Kellogg-WHU Executive MBA | Logo
06/12/2026

What CDTM and WHU Teach About Startup Ecosystems

A reflection on why CDTM and WHU share key qualities that create lasting startup communities and entrepreneurial networks.

Note: The following contributions are personal impulses from Max Eckel. They represent individual reflections and are intended to stimulate discussion and further thought.

Who or what am I describing here?

  • Outsized impact on the German startup world
  • Community members help select the next generation
  • Intense orientation week(end) somewhere away from normal life
  • Too many internal jokes and goofy names
  • Strong peer identity long after graduating

I am not talking about WHU, our assessment center, the Einführungswoche in Vallendar, Quietschies, and In Praxi (even though WHU also checks exactly these boxes).

I am talking about CDTM, Kick-off Weekend in Fischbachau, Centerlings, and institutions like the CDTM Fund.

That similarity is not random. CDTM has many of the qualities that make WHU powerful, but embedded in the environment of two huge public universities in Munich: TUM and LMU. Strong attraction. Serious selection. Intergenerational support. And a level of Ambition Density that quietly raises everyone’s bar.

That is why I see CDTM as one of our most important comparison points in the German startup ecosystem.

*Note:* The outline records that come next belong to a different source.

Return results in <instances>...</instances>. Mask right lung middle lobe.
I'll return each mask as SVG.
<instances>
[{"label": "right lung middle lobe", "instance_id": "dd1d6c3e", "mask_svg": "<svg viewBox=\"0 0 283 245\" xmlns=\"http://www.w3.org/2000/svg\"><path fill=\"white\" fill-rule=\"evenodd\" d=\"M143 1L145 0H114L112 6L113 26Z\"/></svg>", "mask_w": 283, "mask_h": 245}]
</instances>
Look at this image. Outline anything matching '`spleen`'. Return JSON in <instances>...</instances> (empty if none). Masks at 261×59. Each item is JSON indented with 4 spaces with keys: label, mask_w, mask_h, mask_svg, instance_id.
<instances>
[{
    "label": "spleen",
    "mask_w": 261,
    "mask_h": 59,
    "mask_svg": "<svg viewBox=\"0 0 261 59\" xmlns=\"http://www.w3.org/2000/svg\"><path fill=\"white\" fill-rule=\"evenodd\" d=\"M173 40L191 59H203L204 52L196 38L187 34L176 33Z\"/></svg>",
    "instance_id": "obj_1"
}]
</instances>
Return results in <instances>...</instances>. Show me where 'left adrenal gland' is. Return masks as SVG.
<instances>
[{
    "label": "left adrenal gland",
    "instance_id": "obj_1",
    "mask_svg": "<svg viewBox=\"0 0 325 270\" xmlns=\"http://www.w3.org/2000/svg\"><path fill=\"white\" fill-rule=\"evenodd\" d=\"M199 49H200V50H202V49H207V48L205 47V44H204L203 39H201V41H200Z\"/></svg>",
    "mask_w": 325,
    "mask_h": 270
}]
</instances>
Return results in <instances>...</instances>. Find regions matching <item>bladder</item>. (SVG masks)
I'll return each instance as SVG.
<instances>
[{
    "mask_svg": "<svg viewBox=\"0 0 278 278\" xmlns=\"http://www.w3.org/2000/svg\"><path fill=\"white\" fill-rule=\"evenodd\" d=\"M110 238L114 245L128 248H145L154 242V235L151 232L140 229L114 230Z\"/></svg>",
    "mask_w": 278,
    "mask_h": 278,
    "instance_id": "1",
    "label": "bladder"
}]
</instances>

Both show how much can happen when talented people are selected into a dense community and then stay emotionally attached to it for years.

And of course, nobody is ever just part of one community. Some of the most interesting people are precisely those who move between ecosystems and carry standards, trust, and relationships with them.

We already have many WHU alums who also became Centerlings. We also have shared ventures, shared investors, shared friendships, and quite a few people who probably switch between “WHU mode” and “CDTM mode” depending on the room they are in.

That is a good thing. A strong community should not become a closed system. It should be a homebase from which people build bridges to other ambitious places.